Every line of the listing below is to be repeated exactly; the pictures stay out.

DATA UNDER STUDY below:

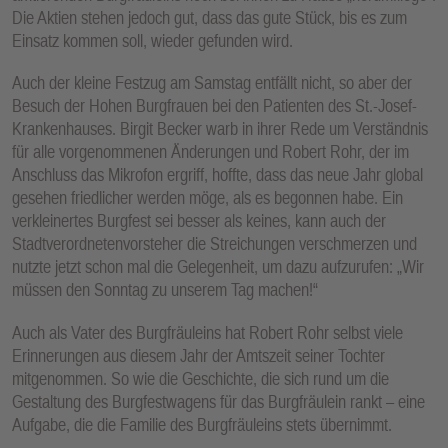
Die Aktien stehen jedoch gut, dass das gute Stück, bis es zum
Einsatz kommen soll, wieder gefunden wird.
Auch der kleine Festzug am Samstag entfällt nicht, so aber der
Besuch der Hohen Burgfrauen bei den Patienten des St.-Josef-
Krankenhauses. Birgit Becker warb in ihrer Rede um Verständnis
für alle vorgenommenen Änderungen und Robert Rohr, der im
Anschluss das Mikrofon ergriff, hoffte, dass das neue Jahr global
gesehen friedlicher werden möge, als es begonnen habe. Ein
verkleinertes Burgfest sei besser als keines, kann auch der
Stadtverordnetenvorsteher die Streichungen verschmerzen und
nutzte jetzt schon mal die Gelegenheit, um dazu aufzurufen: „Wir
müssen den Sonntag zu unserem Tag machen!“
Auch als Vater des Burgfräuleins hat Robert Rohr selbst viele
Erinnerungen aus diesem Jahr der Amtszeit seiner Tochter
mitgenommen. So wie die Geschichte, die sich rund um die
Gestaltung des Burgfestwagens für das Burgfräulein rankt – eine
Aufgabe, die die Familie des Burgfräuleins stets übernimmt.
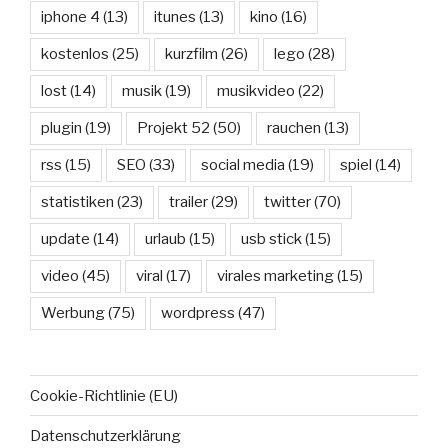
iphone 4
(13)
itunes
(13)
kino
(16)
kostenlos
(25)
kurzfilm
(26)
lego
(28)
lost
(14)
musik
(19)
musikvideo
(22)
plugin
(19)
Projekt 52
(50)
rauchen
(13)
rss
(15)
SEO
(33)
social media
(19)
spiel
(14)
statistiken
(23)
trailer
(29)
twitter
(70)
update
(14)
urlaub
(15)
usb stick
(15)
video
(45)
viral
(17)
virales marketing
(15)
Werbung
(75)
wordpress
(47)
Cookie-Richtlinie (EU)
Datenschutzerklärung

End of DATA UNDER STUDY.

**RESPONSE**
Die Aktien stehen jedoch gut, dass das gute Stück, bis es zum
Einsatz kommen soll, wieder gefunden wird.
Auch der kleine Festzug am Samstag entfällt nicht, so aber der
Besuch der Hohen Burgfrauen bei den Patienten des St.-Josef-
Krankenhauses. Birgit Becker warb in ihrer Rede um Verständnis
für alle vorgenommenen Änderungen und Robert Rohr, der im
Anschluss das Mikrofon ergriff, hoffte, dass das neue Jahr global
gesehen friedlicher werden möge, als es begonnen habe. Ein
verkleinertes Burgfest sei besser als keines, kann auch der
Stadtverordnetenvorsteher die Streichungen verschmerzen und
nutzte jetzt schon mal die Gelegenheit, um dazu aufzurufen: „Wir
müssen den Sonntag zu unserem Tag machen!“
Auch als Vater des Burgfräuleins hat Robert Rohr selbst viele
Erinnerungen aus diesem Jahr der Amtszeit seiner Tochter
mitgenommen. So wie die Geschichte, die sich rund um die
Gestaltung des Burgfestwagens für das Burgfräulein rankt – eine
Aufgabe, die die Familie des Burgfräuleins stets übernimmt.
iphone 4
(13)
itunes
(13)
kino
(16)
kostenlos
(25)
kurzfilm
(26)
lego
(28)
lost
(14)
musik
(19)
musikvideo
(22)
plugin
(19)
Projekt 52
(50)
rauchen
(13)
rss
(15)
SEO
(33)
social media
(19)
spiel
(14)
statistiken
(23)
trailer
(29)
twitter
(70)
update
(14)
urlaub
(15)
usb stick
(15)
video
(45)
viral
(17)
virales marketing
(15)
Werbung
(75)
wordpress
(47)
Cookie-Richtlinie (EU)
Datenschutzerklärung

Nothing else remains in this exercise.